Supplied text –
In [6]:
import pandas as pd
import numpy as np
from util import *

# Content:
[1. Data Processing](##Data-Processing)

[2. Beer Style Similarities](##Beer-Style-Similarities)

- [2.1 Matching Product Beer Styles with Official Website Style Name](###Matching-Product-Beer-Styles-with-Official-Website-Style-Name)
- [2.2 Matching Product Beer Styles Manually](###Matching-Product-Beer-Styles-Manually)
- [2.2 Calculate Style Similarities](###Calculate-Style-Similarities)

## Data Processing

In [22]:
# Load the data:
beers_m = pd.read_csv('data/m_beers.csv')
ratings_m = pd.read_csv('data/m_ratings.csv')
users_m = pd.read_csv('data/m_users_approx.csv')
breweries_m = pd.read_csv('data/m_breweries.csv')
styles_bab = pd.read_csv('data/beer_styles_bab.csv')

Exercise A – In the beer style notebook, which CSV file is read into users_m?
Exercise B – Continue the beer style notebook from its last line of code.

Data section –
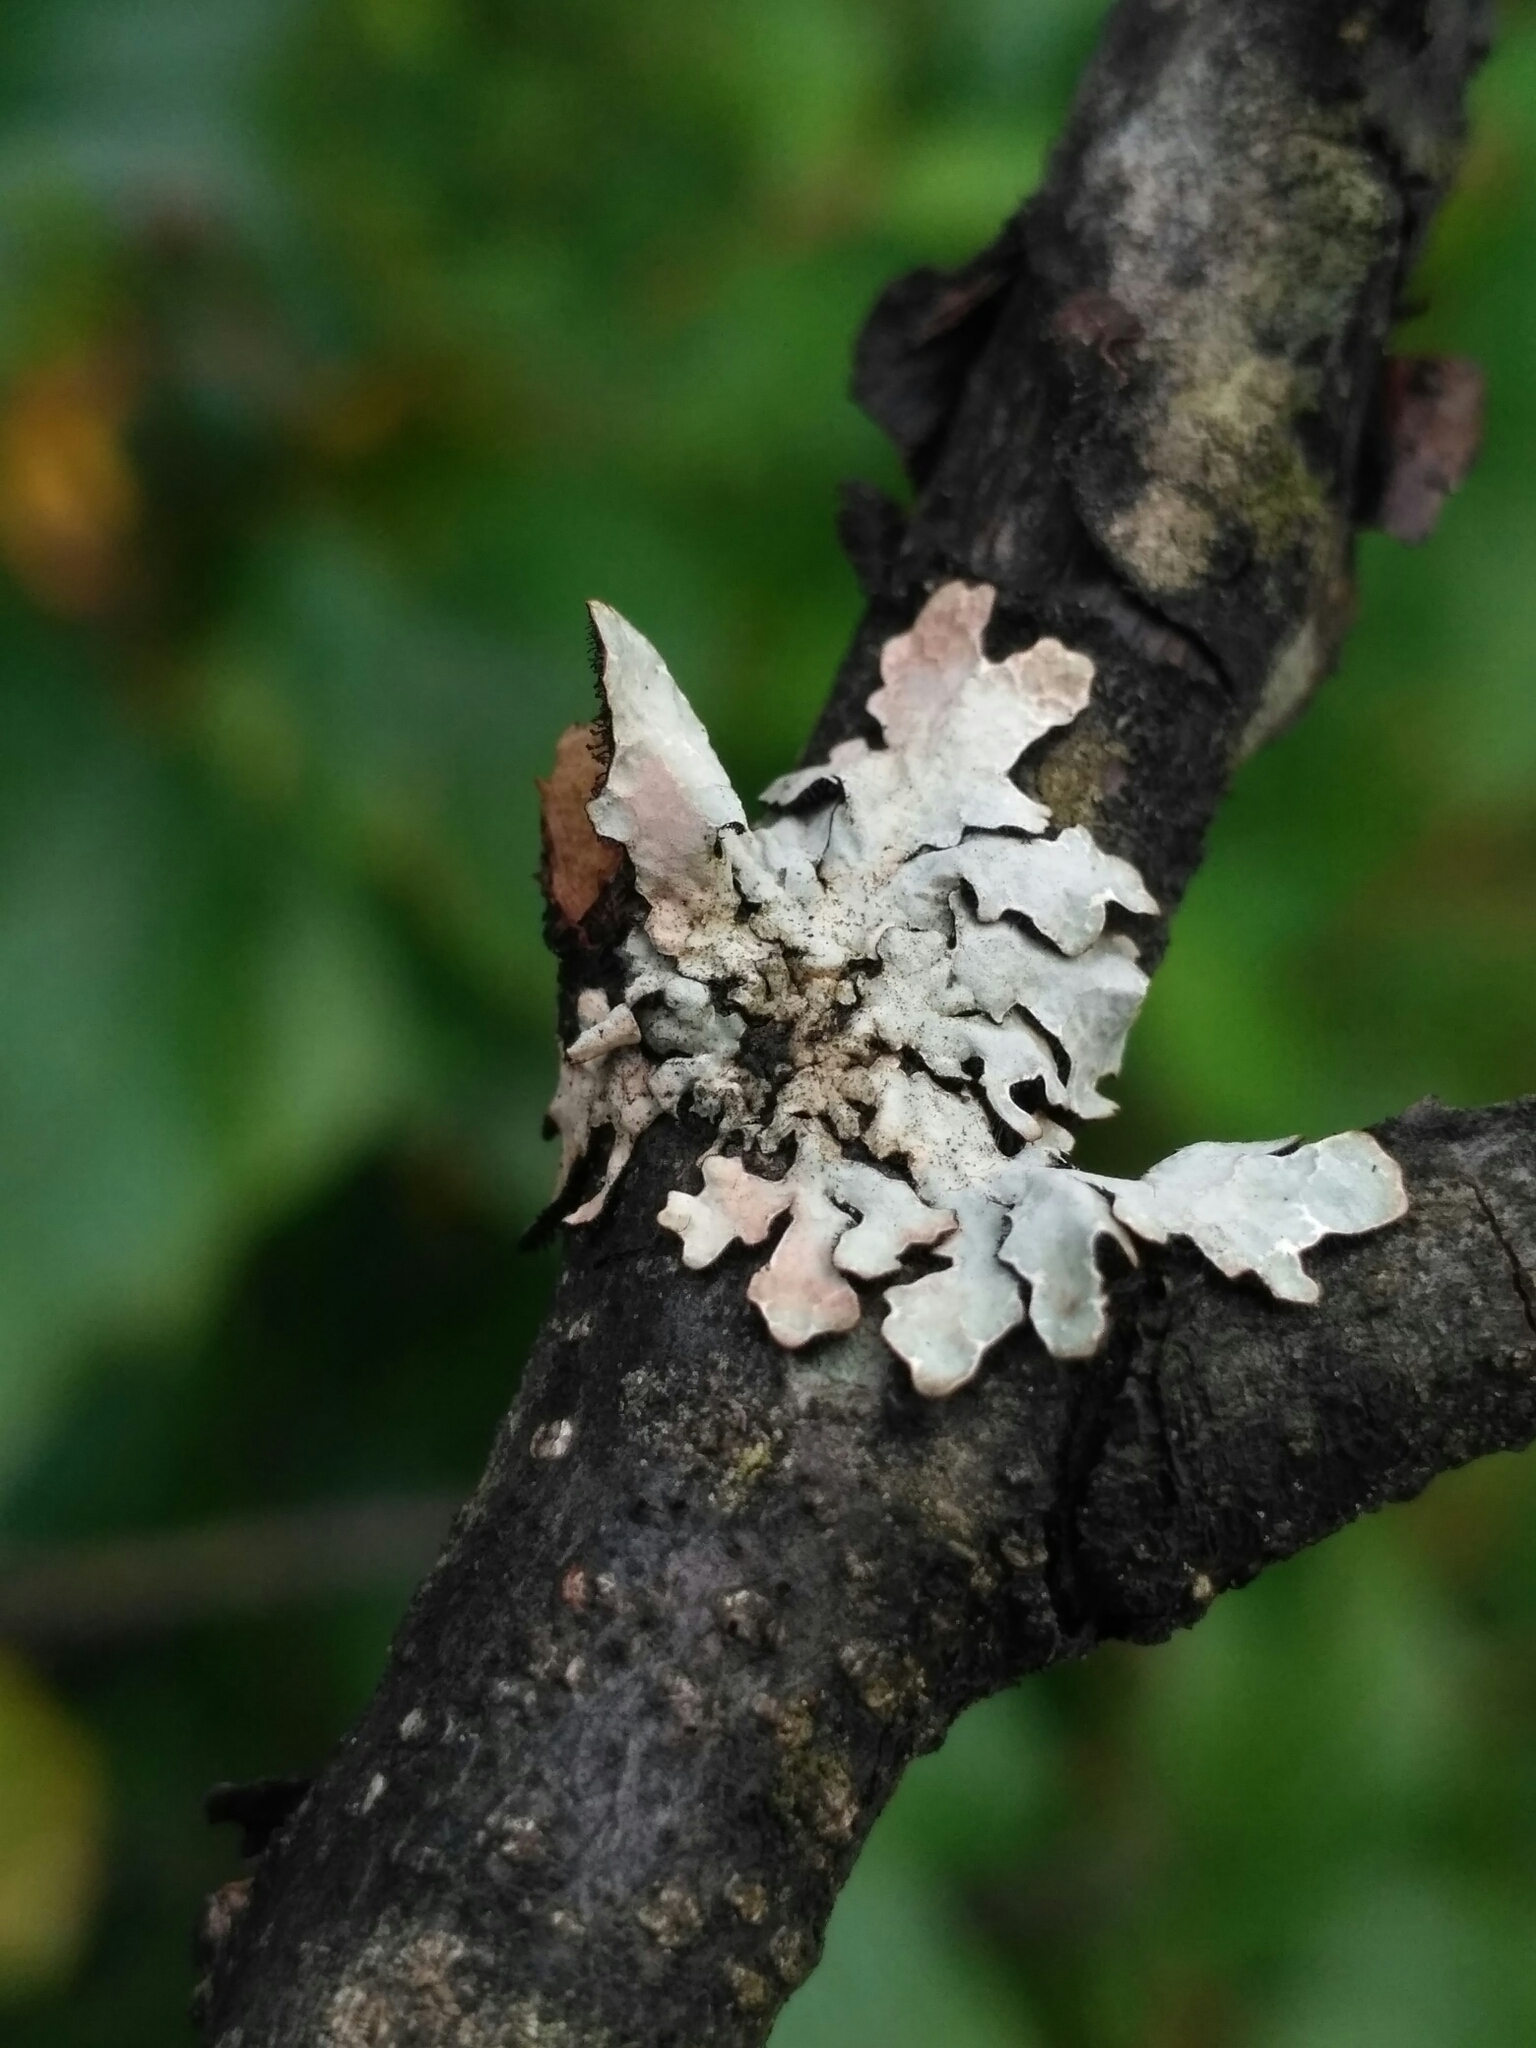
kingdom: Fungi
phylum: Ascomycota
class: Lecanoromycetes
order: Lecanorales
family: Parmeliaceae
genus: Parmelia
* * *
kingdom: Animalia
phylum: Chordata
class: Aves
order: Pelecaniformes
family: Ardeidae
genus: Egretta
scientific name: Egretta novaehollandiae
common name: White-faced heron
==
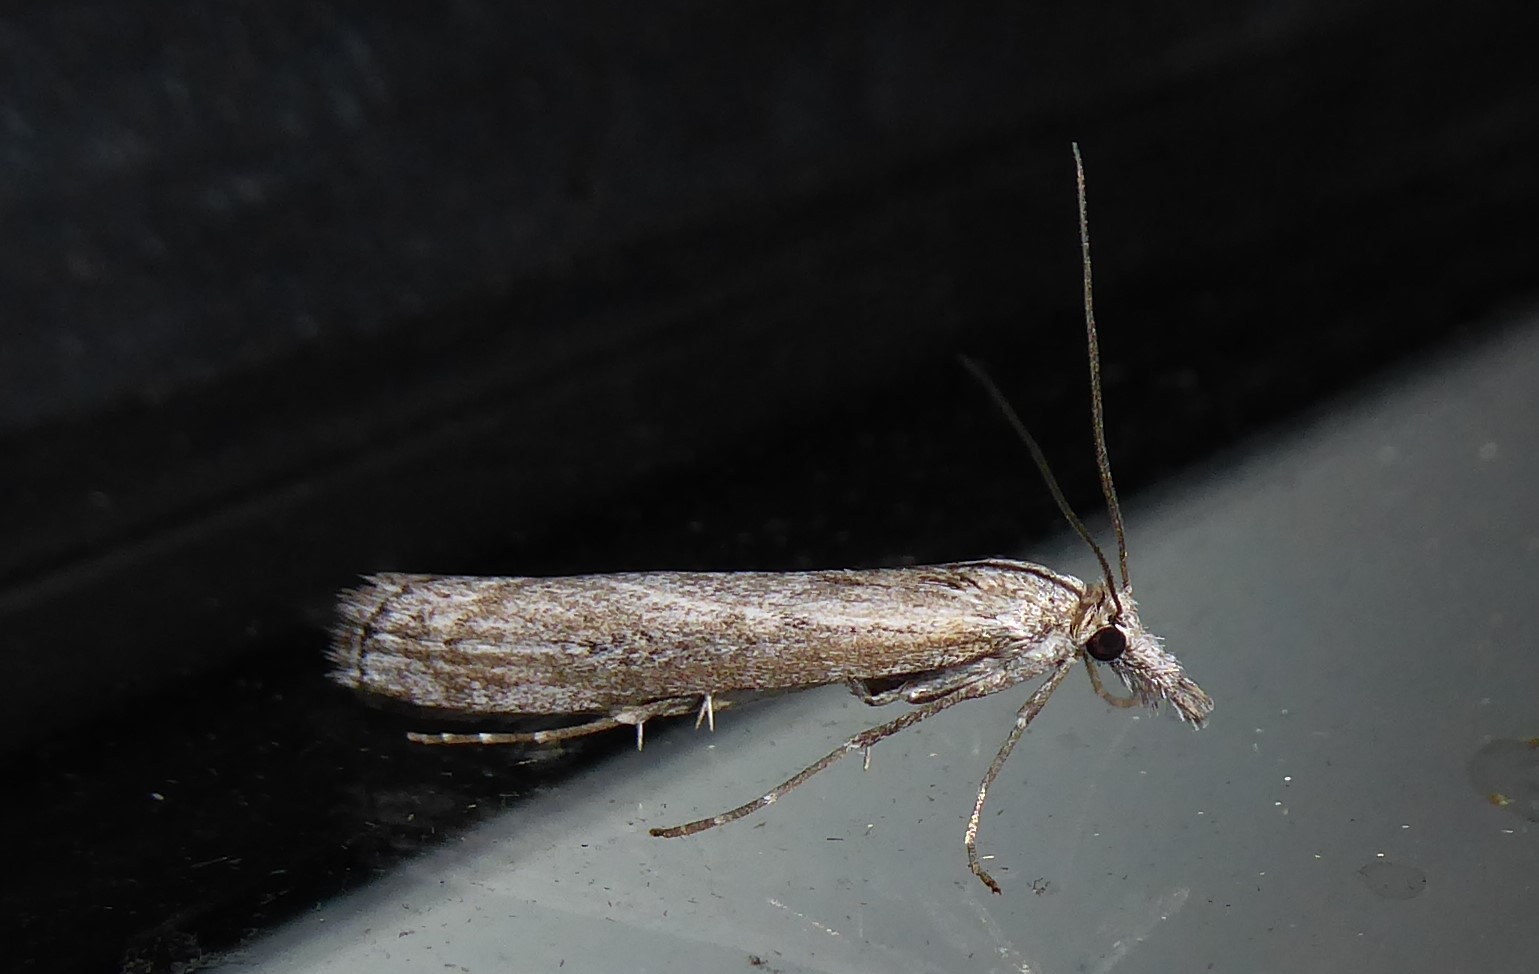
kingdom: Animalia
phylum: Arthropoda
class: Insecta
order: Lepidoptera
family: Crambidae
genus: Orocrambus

Task output A – data/m_users_approx.csv

Task output B –
styles_cb = pd.read_csv('data/beer_styles_cb.csv')

# Split matched data, split_matched_data is a function in util.py
beers_rb, beers_ba = split_matched_data(beers_m)
users_rb, users_ba = split_matched_data(users_m)
ratings_rb, ratings_ba = split_matched_data(ratings_m)
breweries_rb, breweries_ba = split_matched_data(breweries_m)

  beers_m = pd.read_csv('data/m_beers.csv')
  ratings_m = pd.read_csv('data/m_ratings.csv')


## Beer Style Similarities

### Matching Product Beer Styles with Official Website Style Names

In [26]:
# Get beers style
product_style = pd.concat([beers_ba[['beer_id', 'style']], beers_rb[['beer_id', 'style']]], axis=0)

# Product style set
product_style_set = list(set(product_style['style']))

# Get modified style name and description (official name in a beer style website)
m_styles = pd.read_csv('data/m_styles.csv')
styles_details = pd.merge(m_styles, styles_cb, how='left', left_on='Modified Style Name', right_on='style_name').drop_duplicates()

# List to store the matching results
matched_styles = []

styles_group_1 = styles_details['Original Style Name']
styles_group_2 = styles_bab['style_name']

# Match each style and store the results in the list (use fuzzywuzzy)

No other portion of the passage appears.